Nature communications·2016
Same author

Suppression of Dephasing by Qubit Motion in Superconducting Circuits.

Physical review letters·2016
Same journal

Incoming US science academy chief vows to 'double down' on research.

Nature·2026
Same journal

Author Correction: Synthesis of enantioenriched atropisomers by biocatalytic deracemization.

Nature·2026
Same journal

Electrodeposited self-assembled molecules for perovskite photovoltaics.

Nature·2026
Same journal

Neutrino's nursery found: the 'Shadow Blaster'.

Nature·2026
Same journal

Dementia risk in middle-aged people linked to a blood protein.

Nature·2026
Same journal

Daily briefing: What's really happening with trust in science.

Nature·2026
See all related articles

Related Experiment Video

Updated: Apr 28, 2026

Quantum State Engineering of Light with Continuous-wave Optical Parametric Oscillators
09:23

Quantum State Engineering of Light with Continuous-wave Optical Parametric Oscillators

Published on: May 30, 2014

13.9K

Quantum oscillations in two coupled charge qubits.

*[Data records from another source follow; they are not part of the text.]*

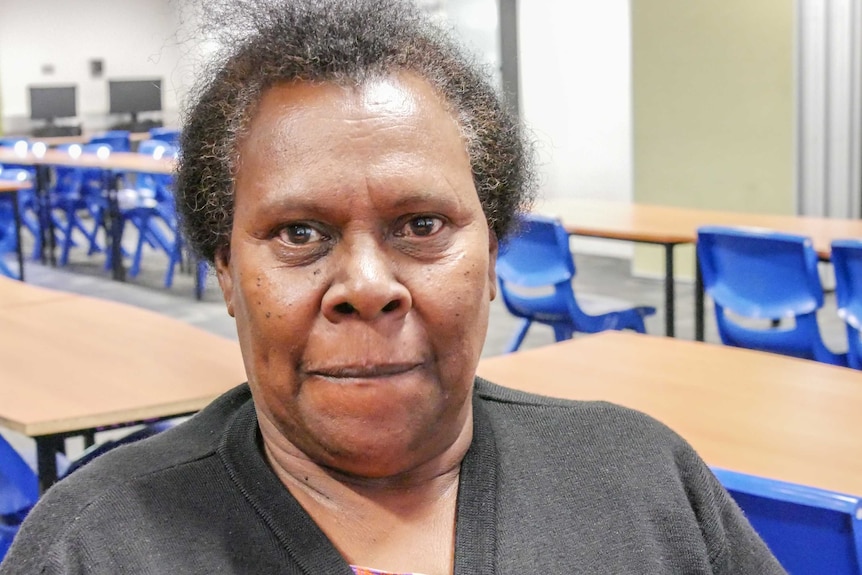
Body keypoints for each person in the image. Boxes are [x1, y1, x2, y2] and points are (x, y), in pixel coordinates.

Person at [1, 0, 786, 573]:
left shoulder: (644, 480)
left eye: (420, 226)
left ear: (492, 255)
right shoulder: (93, 547)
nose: (368, 287)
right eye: (299, 233)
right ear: (225, 274)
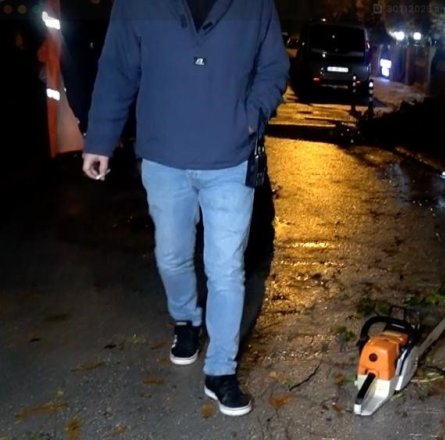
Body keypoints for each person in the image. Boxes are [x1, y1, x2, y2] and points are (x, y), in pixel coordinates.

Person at [82, 0, 289, 417]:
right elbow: (118, 68)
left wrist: (251, 118)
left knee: (226, 267)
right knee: (172, 256)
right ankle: (186, 320)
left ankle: (221, 372)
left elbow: (274, 67)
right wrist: (101, 140)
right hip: (164, 157)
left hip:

Yu A Pashkin1, T Yamamoto, O Astafiev

  • 1The Institute of Physical and Chemical Research (RIKEN), Wako, Saitama 351-0198, Japan.

Nature
|February 21, 2003
PubMed
Summary
This summary is machine-generated.

Researchers demonstrated coupled Josephson circuits with two charge qubits, a key step for building practical quantum computers. This work shows the feasibility of linking multiple solid-state qubits and hints at entangled two-qubit states.

More Related Videos

Generation and Coherent Control of Pulsed Quantum Frequency Combs
06:42

Generation and Coherent Control of Pulsed Quantum Frequency Combs

Published on: June 8, 2018

9.0K
Scalable Quantum Integrated Circuits on Superconducting Two-Dimensional Electron Gas Platform
05:39

Scalable Quantum Integrated Circuits on Superconducting Two-Dimensional Electron Gas Platform

Published on: August 2, 2019

10.2K

Related Experiment Videos

Last Updated: Apr 28, 2026

Quantum State Engineering of Light with Continuous-wave Optical Parametric Oscillators
09:23

Quantum State Engineering of Light with Continuous-wave Optical Parametric Oscillators

Published on: May 30, 2014

13.9K
Generation and Coherent Control of Pulsed Quantum Frequency Combs
06:42

Generation and Coherent Control of Pulsed Quantum Frequency Combs

Published on: June 8, 2018

9.0K
Scalable Quantum Integrated Circuits on Superconducting Two-Dimensional Electron Gas Platform
05:39

Scalable Quantum Integrated Circuits on Superconducting Two-Dimensional Electron Gas Platform

Published on: August 2, 2019

10.2K

Area of Science:

  • Quantum computing
  • Solid-state physics
  • Superconductivity

Background:

  • Practical quantum computers require coupled quantum systems (qubits).
  • Solid-state qubits, particularly those using Josephson junctions, are promising for integrated quantum devices.
  • Previous research focused on individual qubits, lacking experimental reports of multi-qubit gates.

Purpose of the Study:

  • To demonstrate the coupling of multiple solid-state qubits.
  • To experimentally realize a Josephson circuit with two coupled charge qubits.
  • To investigate the interaction and entanglement between solid-state qubits.

Main Methods:

  • Fabrication of a Josephson circuit with two coupled charge qubits.
  • Application of a pulse technique to coherently mix quantum states.
  • Observation and analysis of quantum oscillations to study qubit interactions.

Main Results:

  • Successful demonstration of a Josephson circuit with two coupled charge qubits.
  • Observation of quantum oscillations, indicating coherent interaction between the qubits.
  • Evidence for the feasibility of coupling multiple solid-state qubits.

Conclusions:

  • The experimental coupling of two solid-state qubits is feasible.
  • The results suggest the potential for creating entangled two-qubit states.
  • This work represents a significant step towards building multi-qubit quantum processors.